◆ Work order A ◆
Retype the passage on trunked call bandwidth from "As can be seen" to "bandwidth size by 1.".
◆ Work order B ◆
In the passage on trunked call bandwidth, list every symbol that is given a definition beneath the formula for the number of calls.
◆ Work order C ◆
Continue the passage on trunked call bandwidth from its last sentence.

======== Study text

As can be seen at higher concurrencies the 10ms vs 20ms becomes less overwhelming, but even at lower concurrencies it’s not that major. It basically reduces the effective call concurrency at a specified bandwidth size by 1.

A little math get’s us a formula for the number of calls given the available bandwidth (this doesn’t take into account the cell size and all answers needs to be verified with the above if cell size is an issue):

N = ((bw / 8 / f) – 36) / (s + 6)


bw = bitrate of available bandwidth in kbit, eg, 128000 for 128kbps link.
f = frequency of transmissions (50)
s = payload size (20).

In the case of trunkfreq of 10ms just use 72 instead of 36.

So if you’ve got a 1Mbps (1000000bps) link you should be able to get 94 concurrent calls (20ms trunkfreq). This however ignores the 1240 limit, so let’s just rather assume a trunkfreq of 10ms in this case, which gives us 93 concurrent calls, but even that will overflow the 47 calls, so at this stage we will either need to tweak the trunkfreq further, or rely on the trunkmtu option to fragment (or IP fragmentation), so intead of 72 let’s rather just double up, so every 10ms we transmit two trunked frames, so instead of 72 we use 144, and we end up with 90 concurrent calls on 1Mbps. For SIP this would have been 41 calls.

================
======== Data provided

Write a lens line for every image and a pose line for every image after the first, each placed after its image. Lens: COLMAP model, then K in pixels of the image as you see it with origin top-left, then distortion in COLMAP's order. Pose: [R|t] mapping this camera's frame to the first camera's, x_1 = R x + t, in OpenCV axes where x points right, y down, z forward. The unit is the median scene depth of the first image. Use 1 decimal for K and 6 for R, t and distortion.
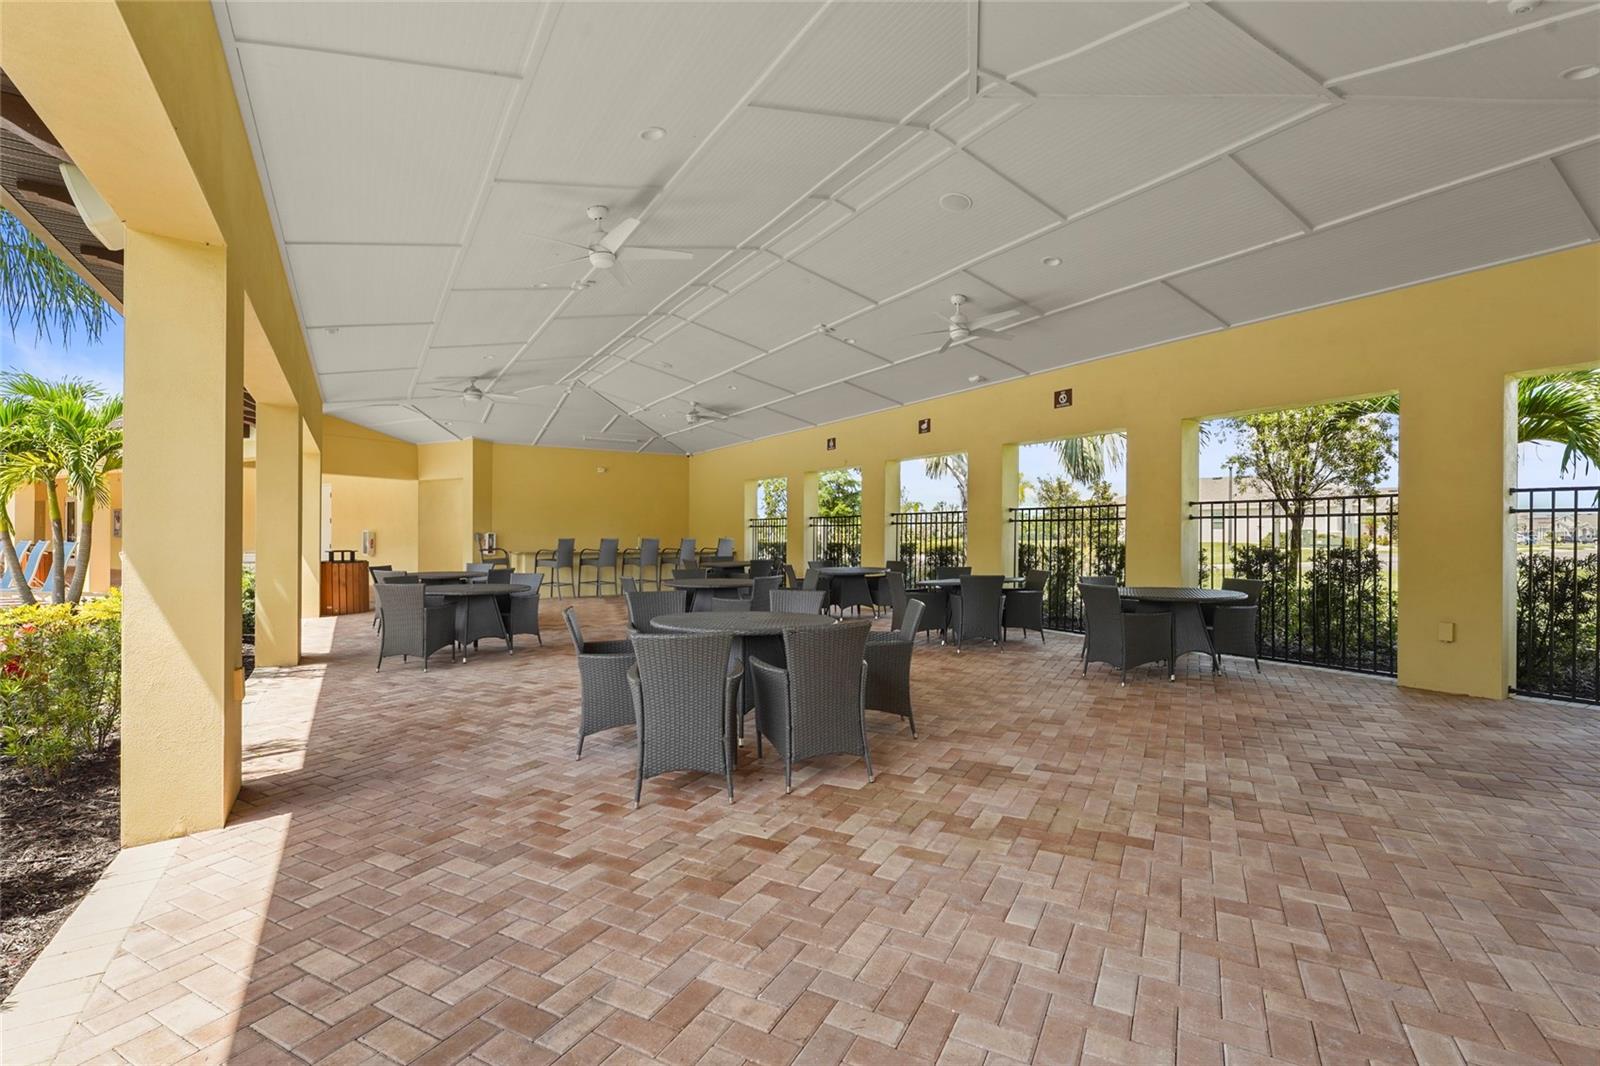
lens RADIAL K [[718.4, 0, 798.4], [0, 718.4, 534.1], [0, 0, 1]] dist [-0.001273, 0.000049]
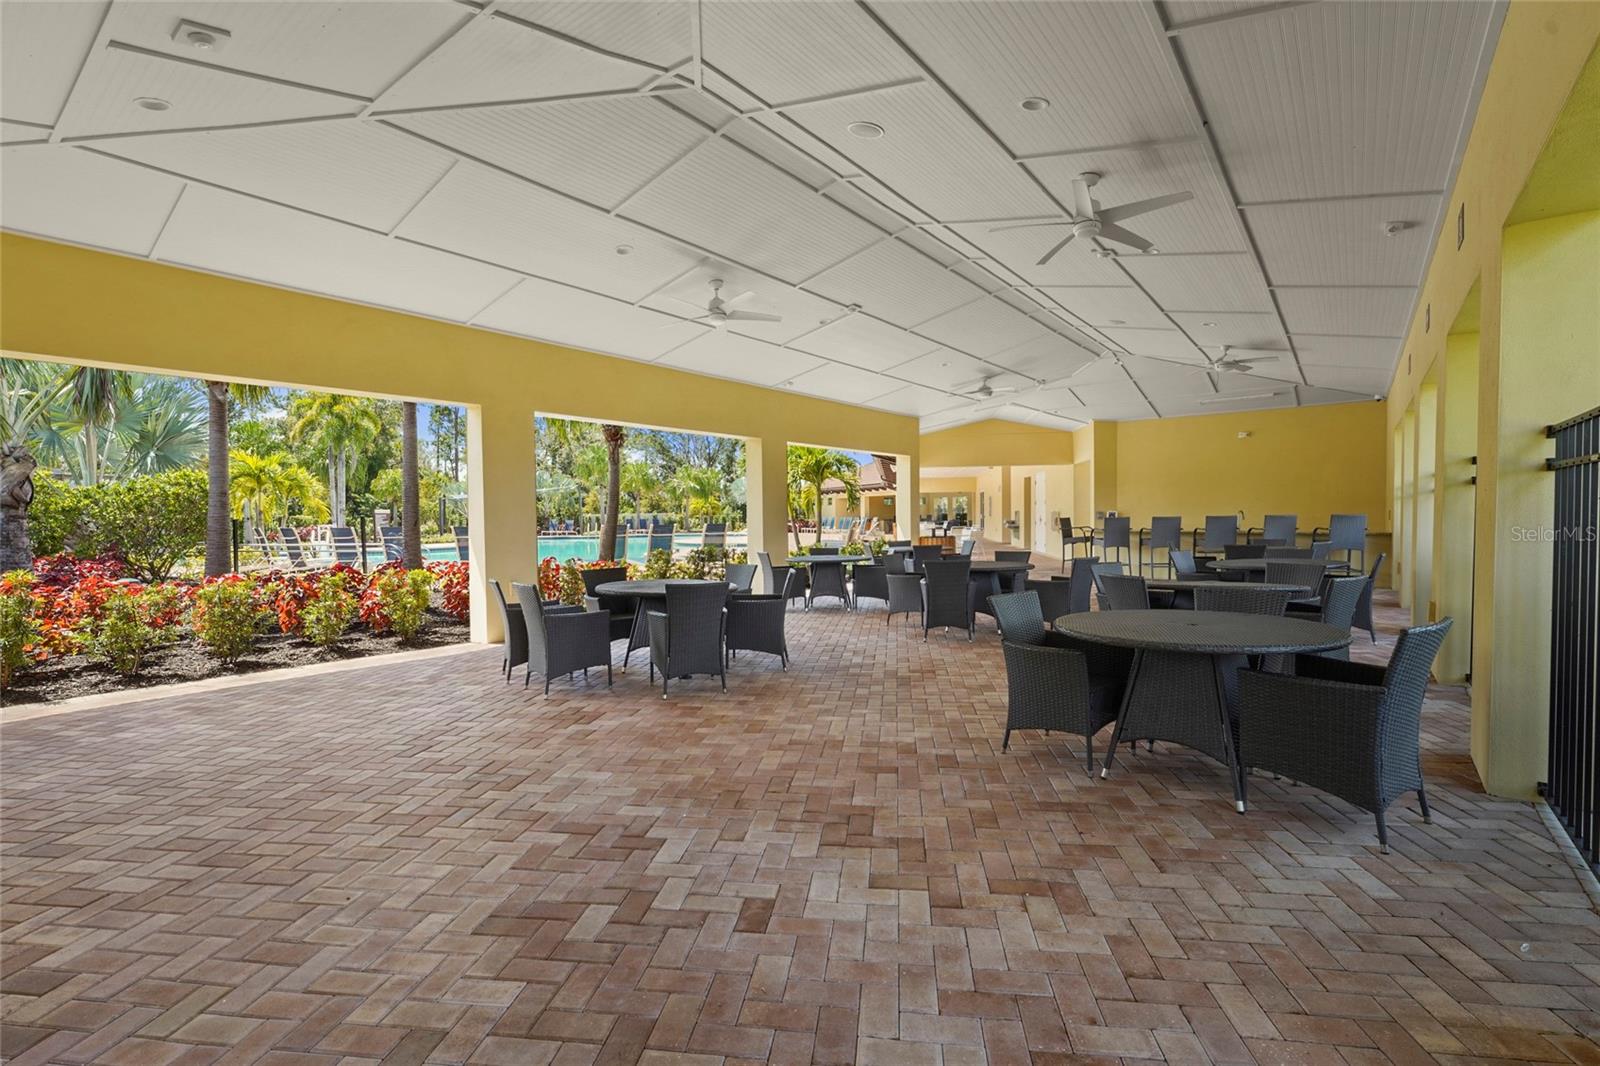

================

◆ Expected output A ◆
As can be seen at higher concurrencies the 10ms vs 20ms becomes less overwhelming, but even at lower concurrencies it’s not that major. It basically reduces the effective call concurrency at a specified bandwidth size by 1.

◆ Expected output B ◆
bw, f, s

◆ Expected output C ◆
It’s been shown that IAX can definitely handle significantly many more calls than SIP on the same link.  Please note that these values may well vary based on the actual networking conditions and these are guidelines only.  If you give your clients any figures they need to be informed that these are estimates only and cannot be guaranteed unless the underlying bandwidth can be guaranteed.

One Response to “Calculating VoIP Bandwidth requirements”

  1. hi there,
    Could you please give me a solution where i could compress to minimum possible amount of kbps using asterisk. My gateway server is in US data center and my client is under local DHCP host on 3g wireless network, where the public ip is unknown and the client get ip via DHCP.
    All i want a minimum bandwidth utilization and connecting/perring my server on a LAN with dynamic ip to a remote public ip.
    [or you can provide my off the shelf solutions for lower bandwidth consumption for voip bandwidth].
    Please send the total architecture or if you have any demo network to test it. we will buy it out from you.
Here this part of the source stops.